Working with groups at Addenbrooke's Hospital, the Johns Hopkins Hospital, the University Dresden the MD Anderson Cancer Centre, University of Pittsburgh and the Fred Hutchison Cancer Research Centre, the group also noted that human pancreatic cancer samples also contained a deficient blood supply, suggesting that their observation should also be applicable to patients.
Senior author Dr David Tuveson, group leader in tumour modeling and experimental medicine at Cancer Research UK's Cambridge Research Institute, said: "We're extremely excited by these results as they may help explain the disappointing response that many pancreatic cancer patients receive from chemotherapy drugs."
The study also found that the genetically modified mice displayed the same resistance to gemcitabine as seen in human pancreatic cancer, whereas the transplantation mouse models traditionally used to develop chemotherapy treatments were sensitive to gemcitabine. This means that the new genetically modified models could prove superior in developing new treatments in the future.
When the scientists used a new compound called IPI-926****, which was created by Infinity Pharmaceuticals, in combination with gemcitabine in the genetically modified animals, they noticed increased cell death and a reduction of the pancreatic tumour size. They believe that using this combination may also re-open the door to several new treatments which have, so far, proven disappointing in patient trials for pancreatic cancer because of poor drug delivery.
"But these are early days and we need to show this approach is safe to use in humans before we can consider adding the new compound to cancer treatments," said Dr Tuveson.
These findings may also help to explain why pancreatic cancer does not respond to anti-angiogenic drugs such as VEGF inhibitors when many other cancers do. These are a new class of drugs which starve the tumour by restricting its blood supply. As pancreatic cancers don't seem to need as good a supply of blood to the tumour as other cancers, the scientists believe that they may need to introduce additional drugs to help stop tumour growth.
Kerri Kaplan, executive director of The Lustgarten Foundation, the largest private funder of pancreatic cancer research in the United States, said: "Because pancreatic cancer is so difficult to treat with standard chemotherapy, these study results demonstrate progress toward greater understanding of how to treat this swift, silent and deadly disease. The Foundation remains committed to supporting research that improves our understanding of pancreatic cancer, in the hope that one day, early diagnostic tools and new, improved treatments can be found."

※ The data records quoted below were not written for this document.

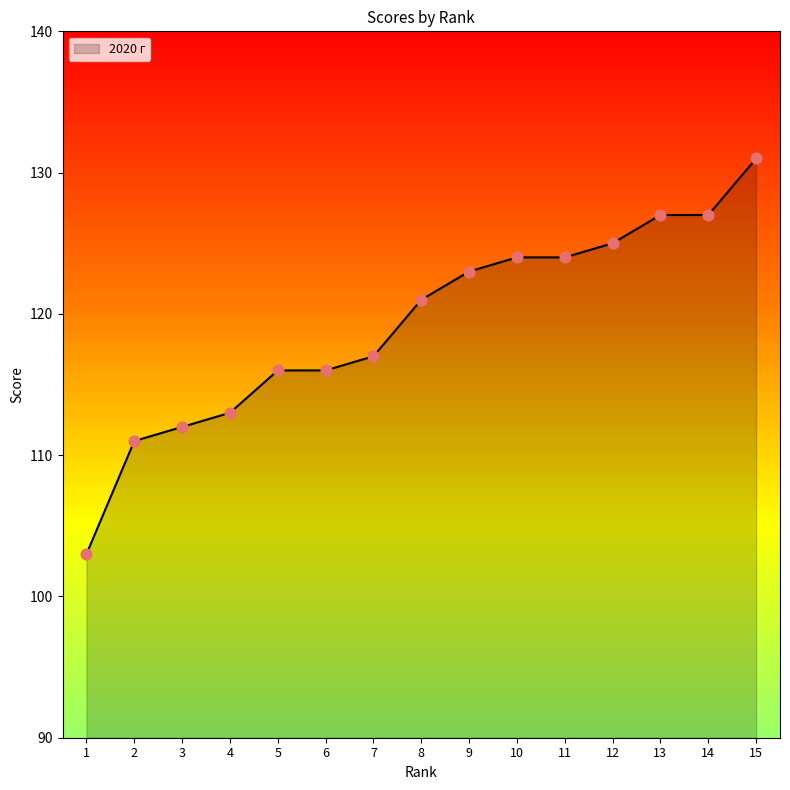

What is the ratio of the value at 14 to the value at 2?

1.1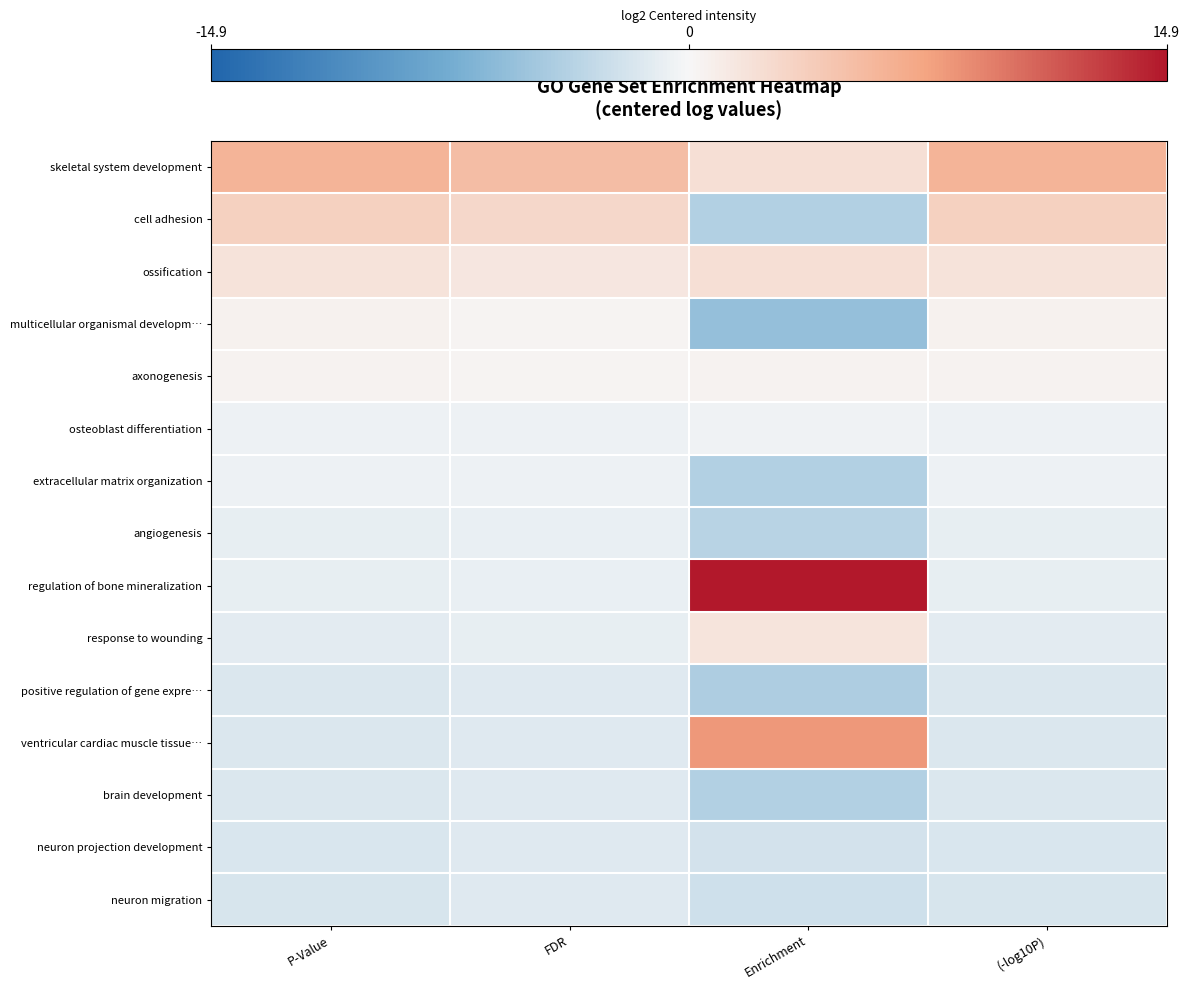

At which category is the sum across all series the highest?

P-Value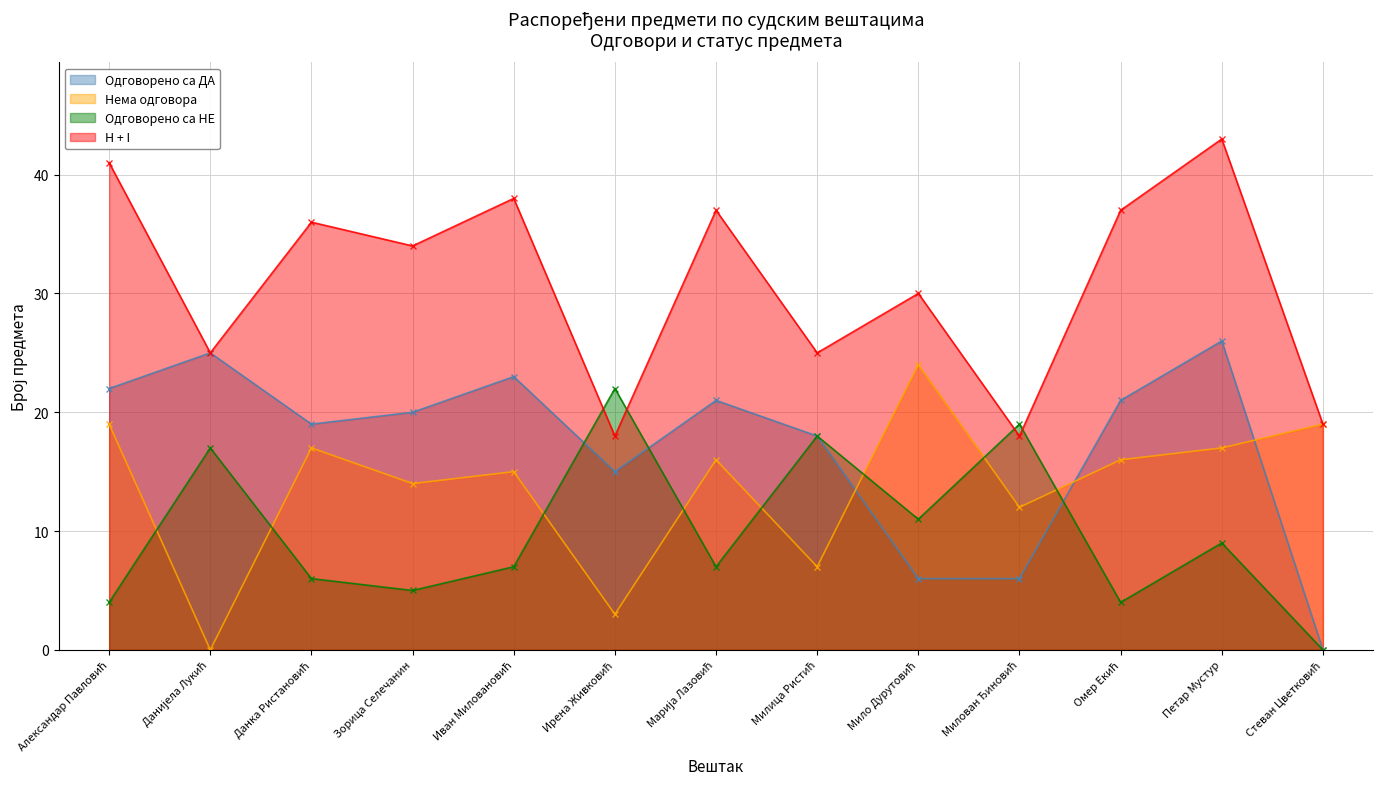

Where is the first local maximum for Одговорено са НЕ?

Данијела Лукић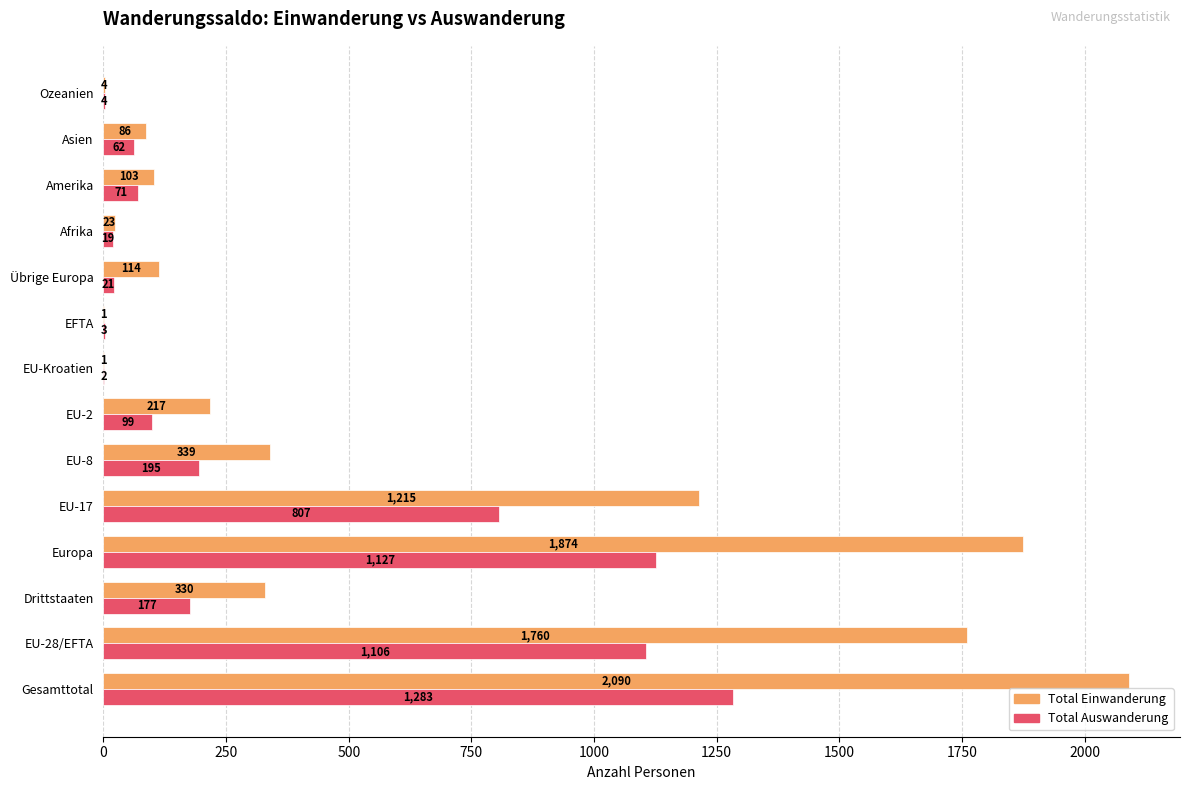

Read the Total Einwanderung value at Amerika.

103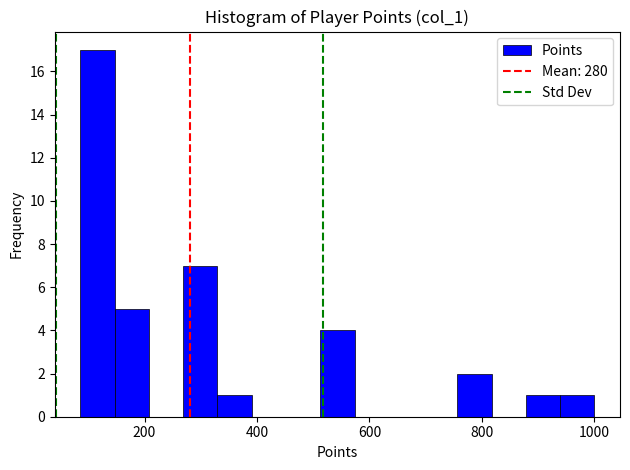

Around what value on the x-axis is the tallest bar? Give the approximate position of its centre, as read against the axis.

120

Dr Lesley Walker, Cancer Research UK's director of cancer information said: "This is a very substantial finding. If these results hold in future studies, we hope that scientists will be able to make better use of current treatments and develop a range of new options which will help people with pancreatic cancer live longer.

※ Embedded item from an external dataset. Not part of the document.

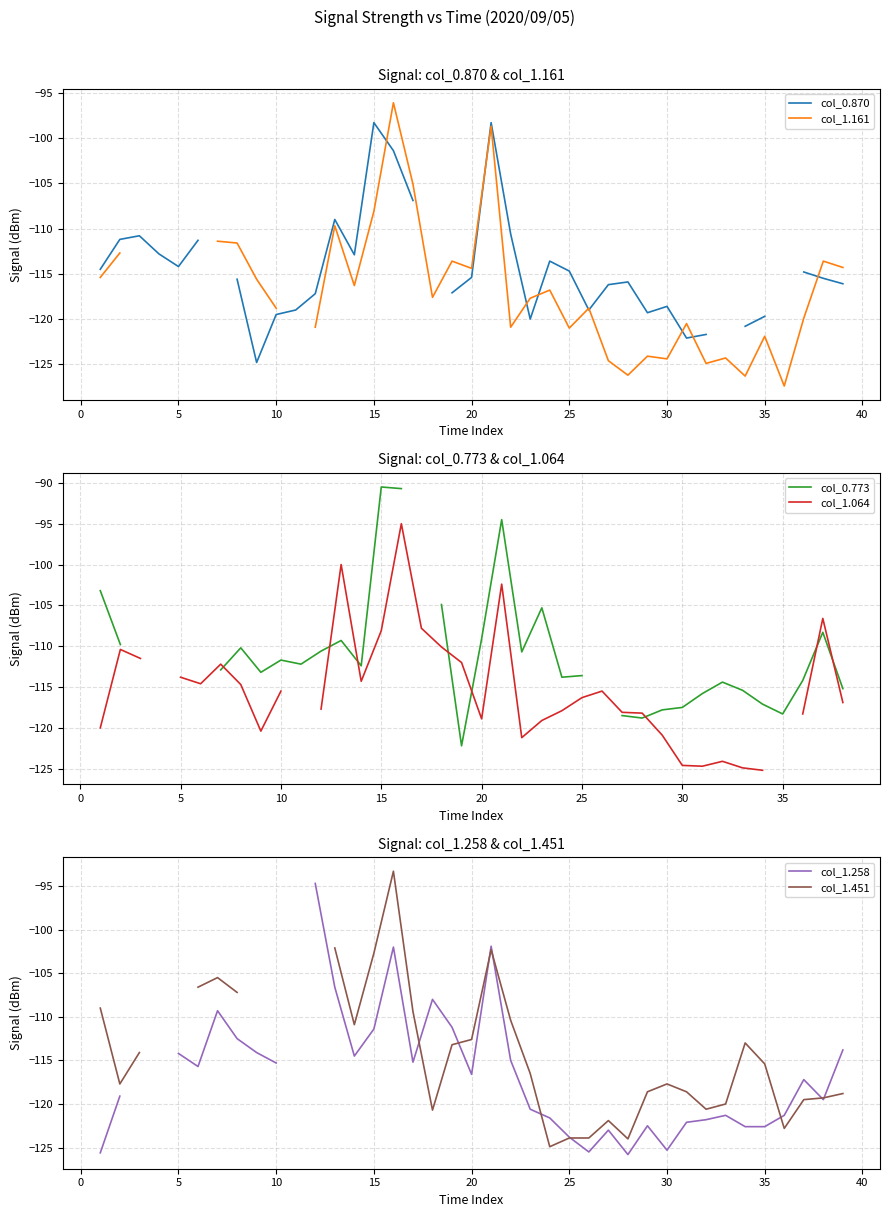

How many series are shown in this chart?

6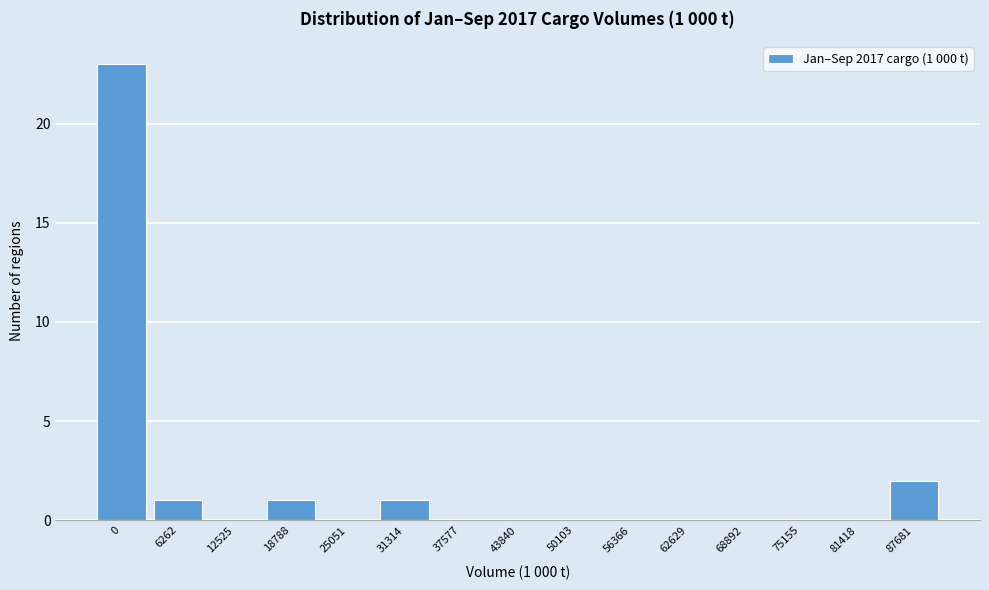

Reading left to right, what are all the values shown in this chart?

0=23	6262=1	12525=0	18788=1	25051=0	31314=1	37577=0	43840=0	50103=0	56366=0	62629=0	68892=0	75155=0	81418=0	87681=2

"Cancer Research UK's five year strategy highlights the importance of targeting areas of unmet medical need, such as pancreatic cancer, so we can have the greatest impact on reducing cancer deaths in the future. Results like these give us real confidence that we will combine this focus with our other research efforts and meet our goals of improving survival from all forms of the disease."
*This study used gemcitabine (Gemzar) which is one of a group of chemotherapy drugs called anti-metabolites. Anti-metabolites are similar to normal body molecules but they are slightly different in structure. These differences mean that anti-metabolites stop cells making DNA. Cancer cells need DNA to multiply. You can find out more about this drug and other treatments for pancreatic cancer on Cancer Research UK's patient information website CancerHelp UK
**Inhibition of Hedgehog Signalling Enhances Delivery of Chemotherapy in a Mouse Model of Pancreatic Cancer. Science. May 2009. Kenneth P. Olive et al.

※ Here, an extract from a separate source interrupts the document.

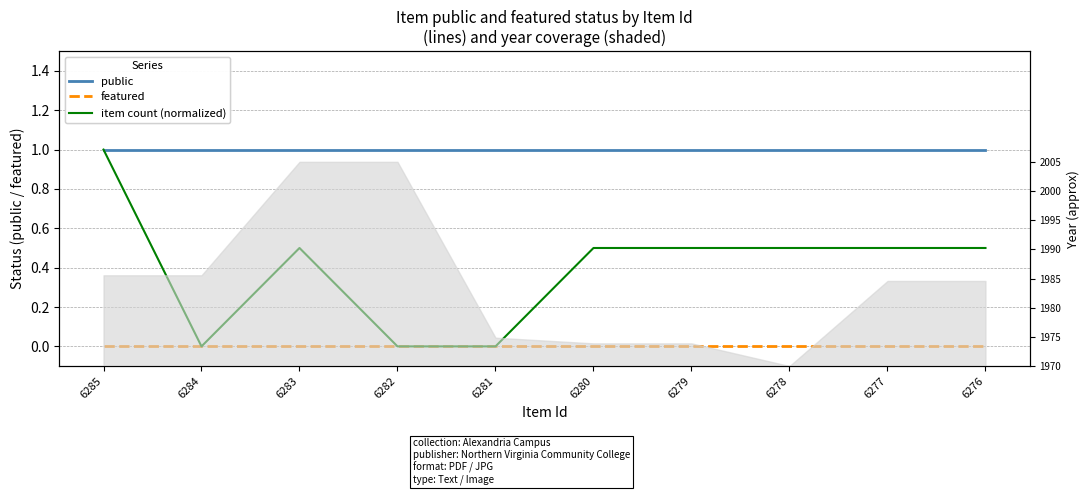

What are all the series names shown in the legend?

public, featured, item count (normalized)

***Estimates show 230,000 people across the world were diagnosed with pancreatic cancer in 2002.
****IPI-926 is novel, selective, potent, small molecule Hh pathway inhibitor that directly blocks the activity of Smoothened (Smo). It is currently being investigated in a Phase 1 clinical trial by Infinity Pharmaceuticals. Because Smo plays a critical role in the malignant activation of the Hh pathway, Smo may be a target for the management of a broad range of cancers.